When inspiration hits

At the beginning of December I had a day booked to be in the metalsmithing studio. I didn’t want to go. It was the day after a holiday show, in the midst of a season that wasn’t going well at all.

I was about to cancel when I received an order for a pair of earrings that I had had in stock, but had just sold the day before at another show. (I think it was, in fact, the one piece of jewelry I sold all that day at that particular show. Figures, right?) It was a style of earring that I could not make at home so grudgingly I realized I had to go to the studio, even though I really didn’t want to be there. I had nothing else to make — no new designs, and no other pieces I couldn’t make at home.

I was grumpy an annoyed. Even though I normally love being at the studio, I wasn’t in the mood.

Then the day before, an idea came to me. I am currently reading Elizabeth Gilbert’s Big Magic: Creative Living Beyond Fear [affiliate link], and she talks about how creative ideas as if they are these little creatures looking for the right person to inhabit. (She describes it much more eloquently than I and without making it sound like it’s a parasite. It’s a great book and everyone should read it.)  It was strange how one moment I didn’t want to be in the studio and then suddenly this new design just popped into my head and suddenly I could not wait to go to the studio. The best part was it utilized a supply I had purchased in error — twice! — that I unfortunately could not return.

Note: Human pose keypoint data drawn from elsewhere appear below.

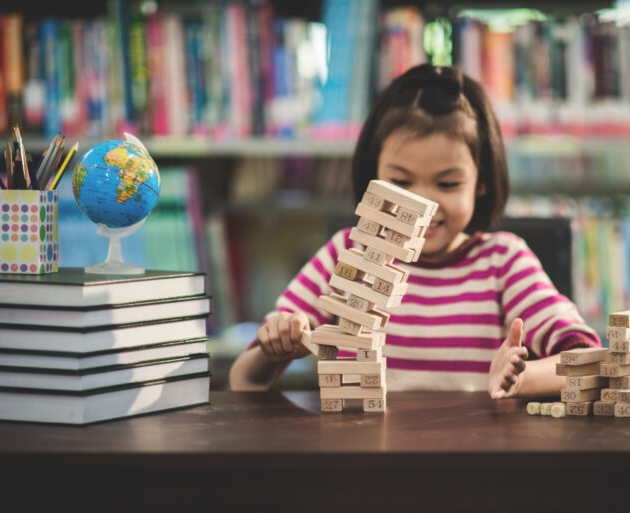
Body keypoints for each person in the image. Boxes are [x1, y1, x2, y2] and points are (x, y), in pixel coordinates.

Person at [229, 64, 600, 398]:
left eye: (448, 183)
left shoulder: (503, 262)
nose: (423, 206)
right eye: (400, 182)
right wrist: (274, 346)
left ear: (482, 182)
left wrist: (523, 378)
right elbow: (245, 379)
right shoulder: (346, 253)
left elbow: (591, 362)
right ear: (373, 175)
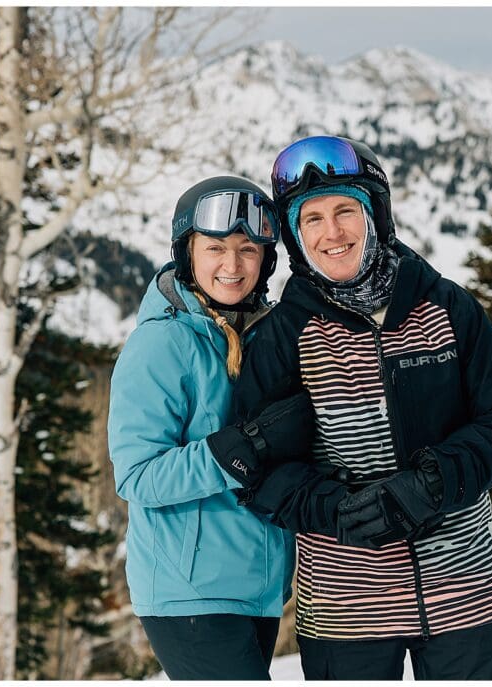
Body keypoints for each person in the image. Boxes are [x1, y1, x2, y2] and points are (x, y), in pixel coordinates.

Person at [231, 136, 492, 680]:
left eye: (346, 210)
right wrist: (334, 509)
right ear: (297, 239)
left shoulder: (446, 306)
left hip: (465, 590)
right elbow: (256, 471)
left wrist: (433, 482)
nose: (333, 233)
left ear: (375, 215)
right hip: (346, 610)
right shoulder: (282, 337)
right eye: (313, 219)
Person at [107, 175, 315, 680]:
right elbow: (137, 476)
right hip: (190, 592)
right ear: (188, 252)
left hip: (258, 588)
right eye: (216, 247)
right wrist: (236, 450)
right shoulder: (162, 343)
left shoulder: (264, 335)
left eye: (248, 249)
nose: (233, 265)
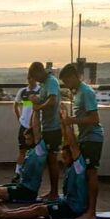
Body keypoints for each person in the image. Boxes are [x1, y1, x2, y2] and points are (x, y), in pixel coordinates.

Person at [0, 111, 87, 219]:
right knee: (37, 206)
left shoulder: (78, 166)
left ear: (73, 156)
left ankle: (4, 214)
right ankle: (5, 212)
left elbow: (73, 144)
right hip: (67, 202)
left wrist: (67, 123)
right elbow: (66, 141)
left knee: (39, 210)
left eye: (65, 157)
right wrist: (63, 123)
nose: (63, 161)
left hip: (73, 209)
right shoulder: (70, 166)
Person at [59, 64, 103, 219]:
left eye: (66, 81)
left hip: (93, 137)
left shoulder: (86, 92)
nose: (66, 85)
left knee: (91, 172)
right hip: (85, 137)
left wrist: (72, 120)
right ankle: (85, 207)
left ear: (73, 77)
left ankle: (91, 211)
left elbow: (94, 118)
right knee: (84, 173)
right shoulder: (77, 93)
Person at [28, 61, 62, 200]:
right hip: (46, 127)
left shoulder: (51, 82)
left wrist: (39, 107)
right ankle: (52, 191)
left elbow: (52, 101)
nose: (35, 80)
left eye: (35, 76)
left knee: (52, 160)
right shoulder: (43, 84)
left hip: (54, 128)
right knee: (48, 160)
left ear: (39, 72)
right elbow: (45, 100)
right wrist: (37, 100)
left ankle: (54, 192)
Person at [13, 75, 42, 179]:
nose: (31, 80)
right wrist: (20, 118)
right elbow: (16, 105)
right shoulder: (22, 91)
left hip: (36, 127)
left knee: (36, 152)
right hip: (24, 126)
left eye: (33, 77)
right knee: (22, 150)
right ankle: (17, 173)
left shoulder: (41, 91)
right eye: (29, 78)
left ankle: (33, 173)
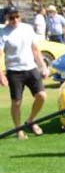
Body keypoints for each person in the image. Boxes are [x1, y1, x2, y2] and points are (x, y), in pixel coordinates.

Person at [1, 9, 50, 140]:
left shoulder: (28, 28)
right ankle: (19, 129)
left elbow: (35, 49)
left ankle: (30, 120)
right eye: (11, 18)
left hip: (31, 68)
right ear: (7, 18)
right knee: (17, 102)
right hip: (14, 71)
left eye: (17, 17)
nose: (15, 20)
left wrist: (43, 66)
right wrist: (1, 75)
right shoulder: (3, 32)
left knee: (42, 96)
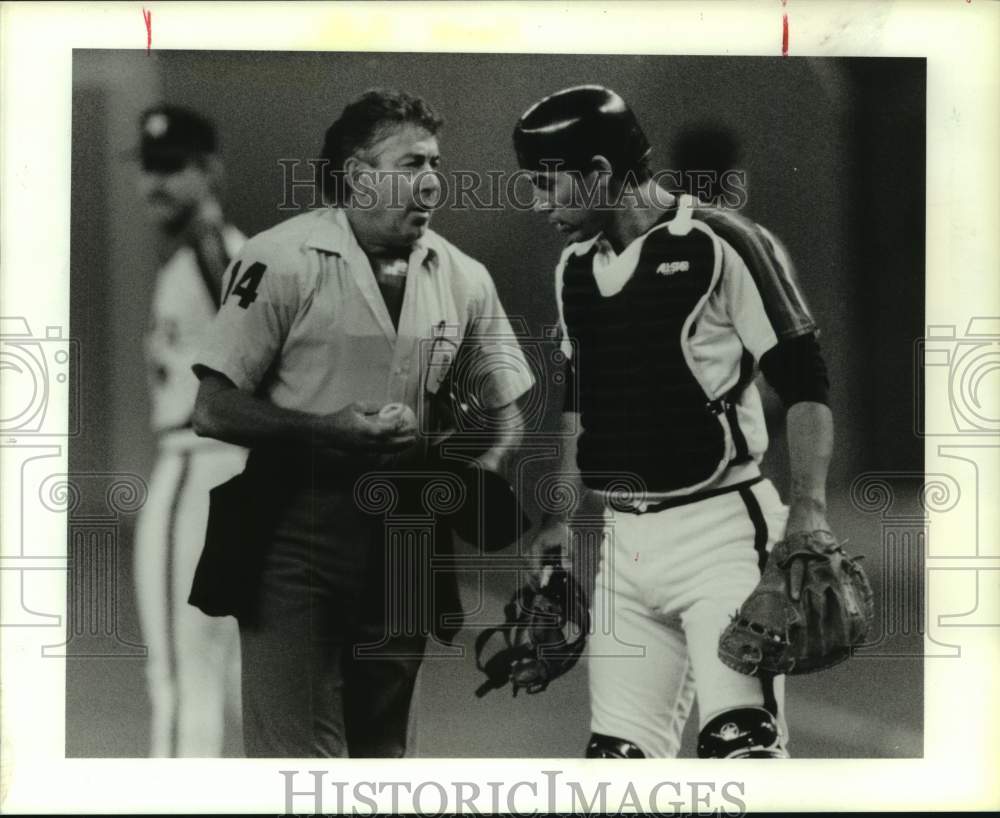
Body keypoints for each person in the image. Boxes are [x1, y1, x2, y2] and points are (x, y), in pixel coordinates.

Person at [190, 88, 534, 758]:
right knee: (298, 767)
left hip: (405, 538)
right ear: (356, 174)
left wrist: (478, 472)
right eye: (410, 164)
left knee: (385, 764)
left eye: (435, 163)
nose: (431, 182)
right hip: (295, 528)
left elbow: (506, 413)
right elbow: (212, 407)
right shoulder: (280, 258)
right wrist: (330, 431)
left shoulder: (463, 276)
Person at [513, 85, 834, 759]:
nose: (540, 203)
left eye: (549, 184)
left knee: (738, 752)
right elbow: (579, 404)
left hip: (721, 536)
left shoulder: (725, 244)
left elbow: (805, 381)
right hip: (625, 549)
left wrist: (809, 511)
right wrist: (559, 522)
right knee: (616, 770)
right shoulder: (574, 270)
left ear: (600, 172)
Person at [131, 104, 247, 757]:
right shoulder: (226, 250)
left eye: (172, 167)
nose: (155, 182)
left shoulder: (210, 249)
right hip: (236, 476)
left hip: (196, 469)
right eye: (149, 167)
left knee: (179, 680)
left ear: (210, 171)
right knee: (231, 678)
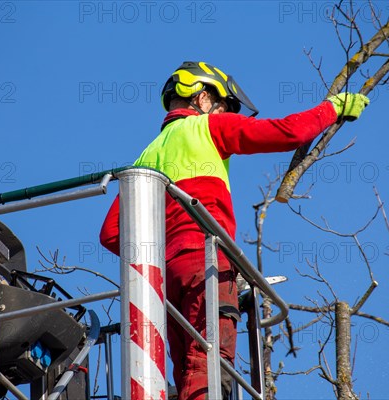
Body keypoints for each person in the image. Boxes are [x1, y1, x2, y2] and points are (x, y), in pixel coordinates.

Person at [99, 61, 369, 400]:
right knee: (209, 363)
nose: (224, 112)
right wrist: (334, 108)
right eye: (222, 105)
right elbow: (289, 133)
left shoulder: (146, 157)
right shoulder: (208, 127)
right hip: (207, 260)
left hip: (164, 280)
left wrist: (163, 254)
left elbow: (111, 233)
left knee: (186, 369)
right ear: (201, 97)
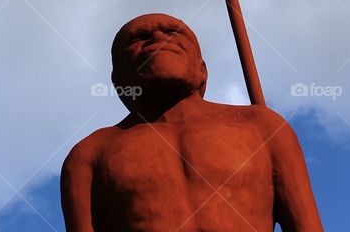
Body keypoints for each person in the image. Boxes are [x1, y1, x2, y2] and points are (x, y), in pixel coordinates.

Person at [60, 13, 323, 231]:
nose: (159, 39)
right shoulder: (90, 154)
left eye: (173, 33)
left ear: (202, 70)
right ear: (119, 81)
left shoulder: (262, 126)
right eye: (140, 38)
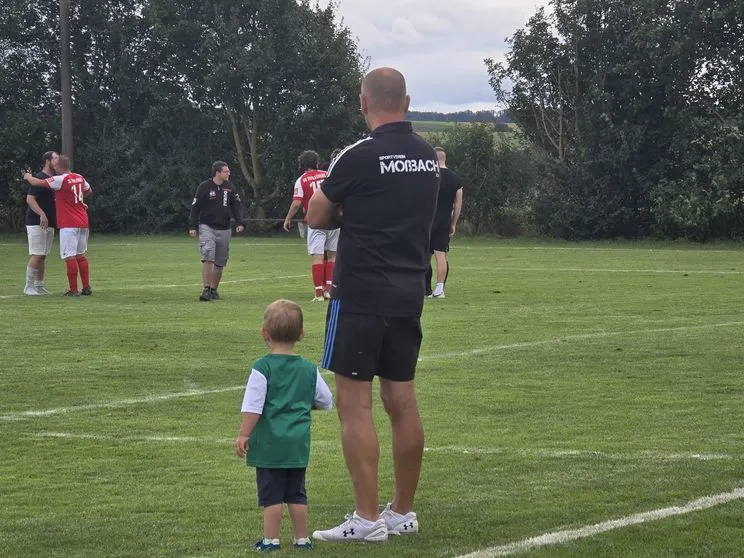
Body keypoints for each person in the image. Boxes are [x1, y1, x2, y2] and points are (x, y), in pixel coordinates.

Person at [306, 67, 440, 543]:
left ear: (363, 103)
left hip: (361, 293)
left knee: (354, 404)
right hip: (408, 292)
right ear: (407, 101)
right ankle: (402, 511)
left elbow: (316, 214)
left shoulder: (357, 155)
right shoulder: (428, 157)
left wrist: (348, 211)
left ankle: (366, 519)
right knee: (402, 400)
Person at [234, 299, 333, 552]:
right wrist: (301, 404)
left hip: (270, 444)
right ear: (301, 334)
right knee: (297, 493)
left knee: (272, 496)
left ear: (264, 333)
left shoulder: (262, 368)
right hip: (297, 444)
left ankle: (271, 539)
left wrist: (244, 433)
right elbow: (326, 401)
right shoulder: (309, 369)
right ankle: (302, 538)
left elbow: (253, 406)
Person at [23, 155, 93, 297]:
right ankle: (86, 287)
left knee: (69, 256)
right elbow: (88, 191)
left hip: (69, 223)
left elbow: (37, 182)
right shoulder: (79, 177)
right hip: (83, 222)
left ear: (59, 167)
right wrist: (77, 200)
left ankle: (73, 290)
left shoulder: (60, 179)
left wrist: (28, 176)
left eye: (56, 165)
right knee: (80, 255)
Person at [282, 151, 339, 302]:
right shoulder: (327, 175)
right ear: (317, 163)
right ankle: (329, 290)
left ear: (302, 165)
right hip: (334, 220)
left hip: (316, 221)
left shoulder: (302, 180)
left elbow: (297, 203)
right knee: (332, 256)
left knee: (317, 257)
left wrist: (288, 218)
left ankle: (319, 294)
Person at [188, 161, 245, 301]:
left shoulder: (230, 187)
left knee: (220, 260)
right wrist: (193, 226)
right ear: (217, 173)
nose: (229, 173)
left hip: (224, 228)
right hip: (207, 227)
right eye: (226, 171)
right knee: (208, 254)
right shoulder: (204, 187)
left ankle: (214, 290)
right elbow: (195, 207)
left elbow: (236, 205)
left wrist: (239, 222)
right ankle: (206, 289)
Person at [425, 147, 463, 298]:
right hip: (444, 220)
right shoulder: (456, 179)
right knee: (441, 254)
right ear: (444, 158)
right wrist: (453, 223)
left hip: (428, 220)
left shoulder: (428, 176)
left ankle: (425, 288)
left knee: (425, 255)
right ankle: (439, 289)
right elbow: (458, 204)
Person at [23, 151, 58, 295]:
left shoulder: (54, 179)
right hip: (36, 221)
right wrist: (41, 214)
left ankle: (39, 286)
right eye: (55, 158)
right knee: (37, 254)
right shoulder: (40, 177)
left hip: (49, 222)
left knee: (43, 255)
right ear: (48, 161)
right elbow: (30, 199)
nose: (58, 161)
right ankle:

Perhaps that mistake was subconsciously intentional? Who knows! All I know is on Saturday I had an idea, Sunday morning I went into the metalsmithing studio with raw materials and left that afternoon with a finished necklace, the prototype for a new line of jewelry I am working on this year. (I almost never leave the studio with a new product that I just started that day.)

Linkouture hammered loop necklace

This past Saturday I went into the studio and made two more of these necklaces, with a new idea for another necklace that had popped into my mind the day before. I did not have time to start it, as these necklaces are quite labor intensive. To make them I have to saw wire into smaller pieces, solder each one into a circular shape (though in reality they look more like lumpy D’s at this point), throw them in a bath of acid for five minutes, shape them with a mandrel, clean them up a bit with a file, hammer them, resaw half of them open, loop them together, resolder the open ones, back into the bath of acid, tumble them, and attach the chain.

If that isn’t a labor of love, then I’m not sure what is!

(But seriously, I am having so much fun making these necklaced.)

After my frustrations with the end of last year’s season, I can’t tell you how wonderful it is to be excited to making jewelry. I am reminded that when inspiration hits — or, as Elizabeth Gilbert describes, “When an idea thinks it has found somebody” — to run with it. You may surprise yourself and be completely rejuvenated and reminded why you do what you do.